La scorsa settimana ha costituito stato l’ennesimo periodo di turbolenza per i mercati valutari. Il contagio del coronavirus ai danni del presidente Donald Trump ha evidentemente fatto notizia a livello mondiale ma, fortunatamente, dopo aver ricevuto un trattamento farmaceutico particolarmente sofisticato e dopo aver trascorso tre giorni in ospedale, Trump è tornato alla Casa Bianca e si è dimostrato ottimista sul suo completo recupero. I suoi medici hanno insistito sul fatto che non è ancora “fuori pericolo”, ma il peggio sembra effettivamente essere passato, tanto che il dollaro ha ceduto parte del suo ruolo di rifugio sicuro una volta che le nubi si sono diradate.
Con Trump a riposo, il dibattito mediatico tra le due parti si è spostato sul ruolo dei vice: l’incontro si è svolto in un contesto più civile, ma non di certo meno teso, alimentando la possibilità per i Democratici di vincere le elezioni presidenziali. I sondaggi nazionali mostrano infatti un chiaro vantaggio di Biden, soprattutto in alcuni Paesi che vengono ritenuti decisivi per l’esito finale.
Per quanto concerne poi il tema dello stimolo fiscale, come già commentato la scorsa settimana, il destino del prossimo pacchetto di aiuti ha un impatto maggiore rispetto alla politica. I repubblicani e i democratici hanno tenuto lunghe trattative, fino a quando Trump ha bruscamente interrotto le negoziazioni innescando un’inversione di tendenza.
Da questo lato dell’Atlantico è poi evidente che il tema centrale sia legato all’evoluzione dell’infezione. Nelle ultime settimane la condizione sanitaria dell’eurozona sta peggiorando ulteriormente. I bar di Parigi hanno ricevuto l’ordine di chiudere i battenti, così come la vita notturna a Berlino. Madrid è in isolamento e rimane il punto caldo dell’Europa. I dati macroeconomici non sembrano aiutare, dando così l’impressione che il futuro a breve termine sia tutt’altro che roseo.
La stessa Christine Lagarde, Presidente della Banca Centrale Europea, ha espresso preoccupazione per la ripresa incompleta e incerta dell’economia continentale, che non potrà che pesare sull’euro. Tuttavia, ha anche ribadito la posizione della BCE secondo cui il tasso di cambio non è un proprio obiettivo, consentendo alla moneta comune di stabilizzarsi.
Si guarda ora con timore alle prossime potenziali restrizioni in tutta Europa. L’aumento delle infezioni da COVID-19 potrebbe comportare nuove limitazioni in altri Paesi e città oltre a quelli già segnalati nelle scorse righe, e di ciò si potrebbe indirettamente parlare in settimana in ambito internazionale. I leader dell’UE si riuniscono giovedì e venerdì con diversi argomenti da affrontare. Brexit può essere in cima all’ordine del giorno, ma tende ad avere un impatto sulla sterlina piuttosto che sull’euro. È invece più probabile l’impatto che sulla moneta comune potrebbero avere le discussioni sulle misure di attuazione del Recovery Fund: diversi Paesi, come la Spagna, hanno già presentato piani su come impiegare il denaro.
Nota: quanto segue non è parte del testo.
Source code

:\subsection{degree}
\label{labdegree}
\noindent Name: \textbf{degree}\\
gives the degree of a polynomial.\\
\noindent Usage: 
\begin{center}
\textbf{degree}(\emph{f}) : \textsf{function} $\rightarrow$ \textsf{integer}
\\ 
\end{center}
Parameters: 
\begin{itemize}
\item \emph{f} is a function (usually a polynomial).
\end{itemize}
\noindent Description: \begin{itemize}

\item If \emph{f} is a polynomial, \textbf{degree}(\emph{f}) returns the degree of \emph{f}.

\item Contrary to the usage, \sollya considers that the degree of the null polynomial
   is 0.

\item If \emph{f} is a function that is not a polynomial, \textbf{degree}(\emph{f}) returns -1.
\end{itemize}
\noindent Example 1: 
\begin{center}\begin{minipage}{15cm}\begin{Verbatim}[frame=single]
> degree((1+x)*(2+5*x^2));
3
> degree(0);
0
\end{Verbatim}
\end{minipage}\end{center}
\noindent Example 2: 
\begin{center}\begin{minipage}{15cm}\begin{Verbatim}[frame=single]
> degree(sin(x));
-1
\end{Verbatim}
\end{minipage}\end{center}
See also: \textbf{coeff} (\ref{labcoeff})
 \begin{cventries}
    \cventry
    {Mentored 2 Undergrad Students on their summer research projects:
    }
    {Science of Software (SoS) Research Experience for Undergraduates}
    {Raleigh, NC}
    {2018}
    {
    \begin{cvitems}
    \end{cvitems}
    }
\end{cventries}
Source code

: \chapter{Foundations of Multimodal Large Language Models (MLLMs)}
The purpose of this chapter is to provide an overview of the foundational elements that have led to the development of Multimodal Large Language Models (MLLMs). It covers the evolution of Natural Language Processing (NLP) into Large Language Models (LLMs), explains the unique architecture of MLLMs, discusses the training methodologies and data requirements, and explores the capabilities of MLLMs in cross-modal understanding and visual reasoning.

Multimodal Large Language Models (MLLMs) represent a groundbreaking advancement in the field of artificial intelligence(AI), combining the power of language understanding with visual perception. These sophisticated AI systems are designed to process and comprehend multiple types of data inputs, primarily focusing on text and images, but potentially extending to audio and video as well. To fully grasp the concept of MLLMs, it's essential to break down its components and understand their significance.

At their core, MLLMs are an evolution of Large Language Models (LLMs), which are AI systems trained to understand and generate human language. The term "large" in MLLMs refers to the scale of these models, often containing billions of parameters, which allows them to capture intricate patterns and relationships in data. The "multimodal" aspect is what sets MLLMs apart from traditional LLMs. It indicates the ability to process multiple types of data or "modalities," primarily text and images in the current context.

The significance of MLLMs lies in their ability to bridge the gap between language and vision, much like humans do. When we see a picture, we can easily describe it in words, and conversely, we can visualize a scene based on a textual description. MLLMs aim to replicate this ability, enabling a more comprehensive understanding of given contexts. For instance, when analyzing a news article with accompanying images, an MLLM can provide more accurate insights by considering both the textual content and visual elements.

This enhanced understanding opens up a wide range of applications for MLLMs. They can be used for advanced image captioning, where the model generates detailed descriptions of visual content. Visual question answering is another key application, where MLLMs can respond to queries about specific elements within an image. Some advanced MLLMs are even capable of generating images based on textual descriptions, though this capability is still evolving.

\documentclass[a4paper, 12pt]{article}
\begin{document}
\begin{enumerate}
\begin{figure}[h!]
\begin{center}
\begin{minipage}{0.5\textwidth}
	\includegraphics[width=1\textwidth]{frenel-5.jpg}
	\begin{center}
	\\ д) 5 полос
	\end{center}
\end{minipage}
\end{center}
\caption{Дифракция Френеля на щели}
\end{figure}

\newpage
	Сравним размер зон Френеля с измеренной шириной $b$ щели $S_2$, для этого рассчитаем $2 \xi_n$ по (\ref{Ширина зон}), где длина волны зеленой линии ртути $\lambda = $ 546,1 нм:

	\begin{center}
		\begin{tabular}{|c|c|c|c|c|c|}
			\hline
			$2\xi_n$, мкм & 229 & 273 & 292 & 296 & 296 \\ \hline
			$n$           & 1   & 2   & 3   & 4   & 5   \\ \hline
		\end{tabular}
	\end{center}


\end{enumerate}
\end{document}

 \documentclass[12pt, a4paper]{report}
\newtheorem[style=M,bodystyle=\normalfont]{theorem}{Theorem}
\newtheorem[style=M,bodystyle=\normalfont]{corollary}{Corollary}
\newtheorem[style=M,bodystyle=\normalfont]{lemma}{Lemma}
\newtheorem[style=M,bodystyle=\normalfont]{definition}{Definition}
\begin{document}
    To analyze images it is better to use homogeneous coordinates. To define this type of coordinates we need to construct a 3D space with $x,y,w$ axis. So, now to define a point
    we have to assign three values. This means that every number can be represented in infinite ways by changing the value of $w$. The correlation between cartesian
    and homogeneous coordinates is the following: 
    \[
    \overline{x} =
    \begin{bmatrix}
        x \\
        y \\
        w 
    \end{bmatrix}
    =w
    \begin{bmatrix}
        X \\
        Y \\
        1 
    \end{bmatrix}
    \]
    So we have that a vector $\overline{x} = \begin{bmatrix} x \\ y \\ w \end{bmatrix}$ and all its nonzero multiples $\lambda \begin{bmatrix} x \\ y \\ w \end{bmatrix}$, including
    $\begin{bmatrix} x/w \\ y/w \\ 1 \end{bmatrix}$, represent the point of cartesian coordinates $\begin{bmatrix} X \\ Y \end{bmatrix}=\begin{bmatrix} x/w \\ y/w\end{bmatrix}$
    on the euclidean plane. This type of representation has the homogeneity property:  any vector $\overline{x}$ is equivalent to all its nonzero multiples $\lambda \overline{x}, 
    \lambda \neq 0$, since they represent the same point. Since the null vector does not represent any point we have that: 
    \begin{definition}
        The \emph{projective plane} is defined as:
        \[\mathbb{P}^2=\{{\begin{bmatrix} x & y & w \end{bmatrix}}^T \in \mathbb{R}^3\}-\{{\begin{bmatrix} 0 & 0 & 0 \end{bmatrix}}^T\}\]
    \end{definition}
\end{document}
Per quanto concerne poi un’analisi tecnica sul cambio euro dollaro, si noti come EUR/USD sia rimbalzato ai minimi storici, ma non sia ancora “fuori pericolo”. Sebbene la coppia valutaria sia scambiata sostanzialmente al di sopra delle medie mobili semplici a 100 e 200, lo slancio rimane al ribasso.
La resistenza critica attende il cambio a 1,1810, e dunque a 1,1870, massimo alla fine di settembre, seguito dal picco di 1,1920. Più in alto, ci sono altre resistenze chiave a 1.1965 e 1.2010.
Di contro, sul lato negativo un primo supporto agisce a 1,17 – un livello psicologicamente significativo che ha sostenuto la coppia nei mesi di ottobre e agosto. Segue poi un altro livello di supporto a 1.1610, e quindi a 1.1680 e a 1.1530.